Exercise details →
Copy each line of the records below that has "xChannelSelector" in it.

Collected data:

↓

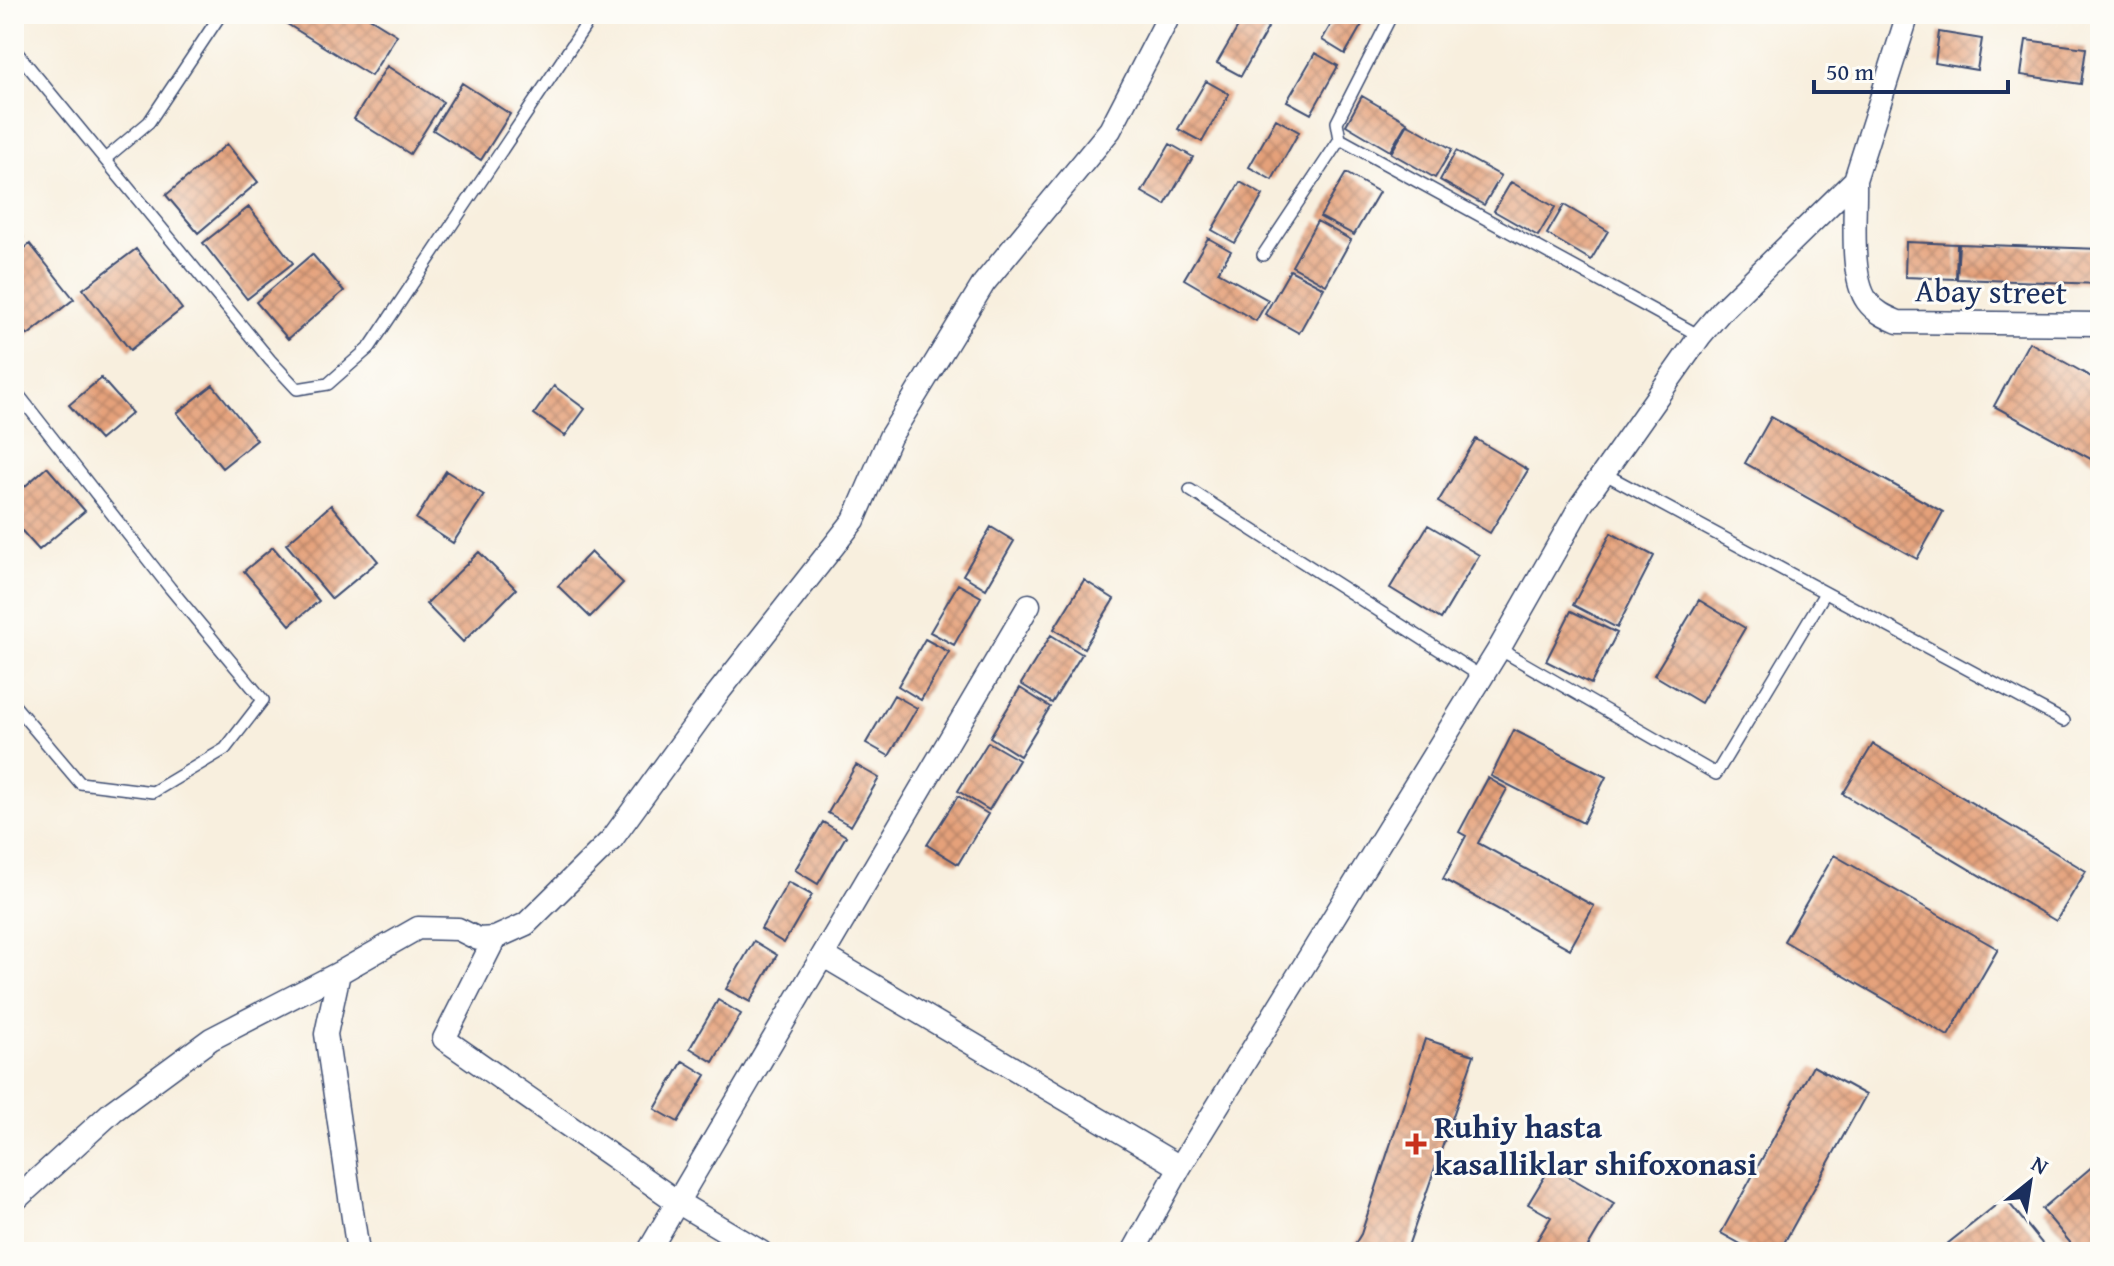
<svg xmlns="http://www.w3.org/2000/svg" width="2114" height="1266" font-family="'Gentium Book Plus',serif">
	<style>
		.building { fill: url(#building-cross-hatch) }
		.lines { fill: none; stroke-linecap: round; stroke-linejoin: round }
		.lane-casing { stroke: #3c4c71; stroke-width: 14 }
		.street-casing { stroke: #3c4c71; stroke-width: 25 }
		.lane { stroke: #fff; stroke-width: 11 }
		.street { stroke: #fff; stroke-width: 22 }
		.poi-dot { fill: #c8321e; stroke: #fdfcf7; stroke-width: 3 }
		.labels { text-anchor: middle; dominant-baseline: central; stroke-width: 6; stroke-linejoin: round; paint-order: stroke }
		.street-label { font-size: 32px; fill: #1b2f5e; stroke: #fdfcf7 }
		.poi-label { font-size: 32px; font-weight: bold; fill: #1b2f5e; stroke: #fdfcf7; text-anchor: start }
	</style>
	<defs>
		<pattern id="building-cross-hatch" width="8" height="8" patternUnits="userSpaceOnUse" patternTransform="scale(2)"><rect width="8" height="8" fill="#e5a17a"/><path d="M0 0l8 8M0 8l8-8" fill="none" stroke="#b98467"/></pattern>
	</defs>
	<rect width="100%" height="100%" fill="#fdfcf7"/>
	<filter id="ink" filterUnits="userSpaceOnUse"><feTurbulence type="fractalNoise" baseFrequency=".0125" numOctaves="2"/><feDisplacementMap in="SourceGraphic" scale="16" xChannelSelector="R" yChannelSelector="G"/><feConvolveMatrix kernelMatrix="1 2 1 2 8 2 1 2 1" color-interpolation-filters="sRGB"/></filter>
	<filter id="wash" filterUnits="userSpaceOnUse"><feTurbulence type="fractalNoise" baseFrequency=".006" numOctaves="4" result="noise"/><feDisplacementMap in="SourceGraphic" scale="32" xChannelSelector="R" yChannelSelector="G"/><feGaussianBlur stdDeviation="1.8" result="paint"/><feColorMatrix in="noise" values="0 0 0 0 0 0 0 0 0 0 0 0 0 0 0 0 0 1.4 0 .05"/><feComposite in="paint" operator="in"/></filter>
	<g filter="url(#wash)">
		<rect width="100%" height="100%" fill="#f8efde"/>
		<g id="blocks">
			<path class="building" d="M271,14H363L397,35L371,76Z
				M1337,14H1368L1345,54L1322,40Z
				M1245,15L1268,28L1241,76L1217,63Z
				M1939,32L1982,39L1977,70L1935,63Z
				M2026,40L2086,48L2081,84L2021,75Z
				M2095,50H2100V96H2096Z
				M1315,53L1338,66L1311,114L1287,101Z
				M387,66L443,102L410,154L354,119Z
				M1206,81L1229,94L1202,142L1178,129Z
				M462,83L510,114L481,160L433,130Z
				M1362,96L1407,122L1390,151L1346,125Z
				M1276,119L1299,132L1272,180L1249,167Z
				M1408,124L1452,149L1435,178L1391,153Z
				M227,144L258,182L198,233L166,195Z
				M1170,144L1193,157L1165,205L1142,192Z
				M1456,151L1501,176L1484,205L1440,180Z
				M1346,173L1379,192L1354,235L1320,217Z
				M1240,182L1263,195L1235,243L1212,230Z
				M1511,182L1555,207L1538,236L1494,211Z
				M1564,205L1608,231L1591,260L1547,234Z
				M249,207L293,263L247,299L203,243Z
				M1317,221L1351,240L1326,285L1292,266Z
				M14,226L23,237L14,244Z
				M1208,238L1231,251L1218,272L1268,300L1256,321L1184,279Z
				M1906,242L1957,244L1956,279L1905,277Z
				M30,244L74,299L28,335L14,318V257Z
				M1959,244L2100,249V284L1957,279Z
				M136,249L182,309L130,350L83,289Z
				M312,254L344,291L288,339L256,302Z
				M1290,270L1324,288L1299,333L1265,314Z
				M2029,342L2100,382V464L1994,406Z
				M101,378L132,413L100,440L69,405Z
				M213,385L257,440L222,468L177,413Z
				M554,386L585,409L565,436L534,414Z
				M1771,417L1943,512L1917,559L1745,463Z
				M1476,439L1528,470L1490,533L1438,502Z
				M47,467L85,511L39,550L14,522V496Z
				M446,471L484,495L453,543L416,519Z
				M331,505L378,561L332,599L286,544Z
				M1428,525L1479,555L1441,619L1390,588Z
				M991,527L1014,541L986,589L963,575Z
				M1611,533L1654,556L1617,628L1573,605Z
				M273,547L319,601L290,625L244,571Z
				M479,552L516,589L463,642L426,604Z
				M591,552L623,583L590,617L558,586Z
				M1084,580L1114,599L1084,648L1054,629Z
				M958,584L981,597L954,645L930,632Z
				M1699,600L1745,628L1701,703L1654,675Z
				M1571,611L1617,633L1591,684L1546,661Z
				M1051,635L1082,654L1052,703L1021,684Z
				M925,639L949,652L921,700L898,686Z
				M1020,688L1050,707L1020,756L990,737Z
				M894,695L917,708L889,756L866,743Z
				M1514,730L1606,777L1583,823L1491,776Z
				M988,742L1019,760L989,810L958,791Z
				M1873,744L2086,871L2056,921L1843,794Z
				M856,765L879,778L851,826L828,813Z
				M1488,778L1507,789L1478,843L1594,906L1570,949L1443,879L1466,836L1459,832Z
				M958,796L988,814L958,864L927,845Z
				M823,822L846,836L818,884L795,870Z
				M1834,855L1998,949L1948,1036L1784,941Z
				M788,882L812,895L784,943L761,929Z
				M754,941L777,955L750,1002L726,989Z
				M718,1000L741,1014L713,1062L690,1048Z
				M1425,1039L1474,1055L1406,1252H1350L1361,1234Z
				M683,1061L706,1075L678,1122L655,1109Z
				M1813,1066L1866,1095L1779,1252H1755L1721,1233Z
				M2100,1160V1252H2078L2042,1209Z
				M1551,1166L1614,1203L1585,1252H1530L1551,1217L1528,1204Z
				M2005,1198L2049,1252H1937Z"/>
		</g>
	</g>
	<g filter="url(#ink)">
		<use href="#blocks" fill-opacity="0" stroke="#3c4c71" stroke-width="2"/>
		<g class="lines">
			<g class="lane-casing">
				<path id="lane" d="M14,49L270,360L297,389L328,384L370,347L593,14
					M1340,139L1337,122L1392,14
					M105,159L149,122L221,14
					M1263,255L1340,139L1700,336
					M14,389L170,588L263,700L225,749L153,792L80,783L14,705
					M1605,474L2064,721
					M1190,490L1482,677
					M1499,649L1716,774L1825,593"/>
			</g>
			<g class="street-casing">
				<path id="street" d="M1855,180C1856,211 1849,276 1867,301C1875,312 1886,317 1898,322L2100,324
					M495,938L444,1039L679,1203L761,1252
					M824,956L1180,1167
					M339,973L326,1034L358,1252
					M14,1201L113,1111L211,1039L339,973L418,928L458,929L478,939L495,938L526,924L612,839L718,693L854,520L890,437L984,283L1110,130L1170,14
					M648,1252L1029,605
					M1133,1252L1180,1167L1499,649L1581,505L1700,336L1722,310L1855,180L1908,14"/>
			</g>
			<use href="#lane" class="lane"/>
			<use href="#street" class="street"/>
		</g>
	</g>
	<path class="poi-dot" d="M1412 1132h8v8h8v8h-8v8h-8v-8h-8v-8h8z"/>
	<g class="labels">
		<g class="street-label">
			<text transform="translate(1991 291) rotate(1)">Abay street</text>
		</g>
		<g class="poi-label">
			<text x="1434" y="1126">Ruhiy hasta<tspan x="1434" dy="37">kasalliklar shifoxonasi</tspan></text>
		</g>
	</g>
	<rect width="2114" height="1266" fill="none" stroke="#fdfcf7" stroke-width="48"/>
	<g transform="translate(2030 1182) rotate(30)" stroke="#fdfcf7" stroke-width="6" paint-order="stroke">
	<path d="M0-6L14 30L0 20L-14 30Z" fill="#1b2f5e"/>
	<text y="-12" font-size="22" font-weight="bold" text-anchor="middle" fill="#1b2f5e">N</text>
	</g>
	<path d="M1814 80v12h194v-12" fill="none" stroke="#1b2f5e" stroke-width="4"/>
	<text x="1826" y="80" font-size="24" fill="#1b2f5e" stroke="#fdfcf7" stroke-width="6" paint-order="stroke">50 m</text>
</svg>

↑

Answer section →
	<filter id="ink" filterUnits="userSpaceOnUse"><feTurbulence type="fractalNoise" baseFrequency=".0125" numOctaves="2"/><feDisplacementMap in="SourceGraphic" scale="16" xChannelSelector="R" yChannelSelector="G"/><feConvolveMatrix kernelMatrix="1 2 1 2 8 2 1 2 1" color-interpolation-filters="sRGB"/></filter>
	<filter id="wash" filterUnits="userSpaceOnUse"><feTurbulence type="fractalNoise" baseFrequency=".006" numOctaves="4" result="noise"/><feDisplacementMap in="SourceGraphic" scale="32" xChannelSelector="R" yChannelSelector="G"/><feGaussianBlur stdDeviation="1.8" result="paint"/><feColorMatrix in="noise" values="0 0 0 0 0 0 0 0 0 0 0 0 0 0 0 0 0 1.4 0 .05"/><feComposite in="paint" operator="in"/></filter>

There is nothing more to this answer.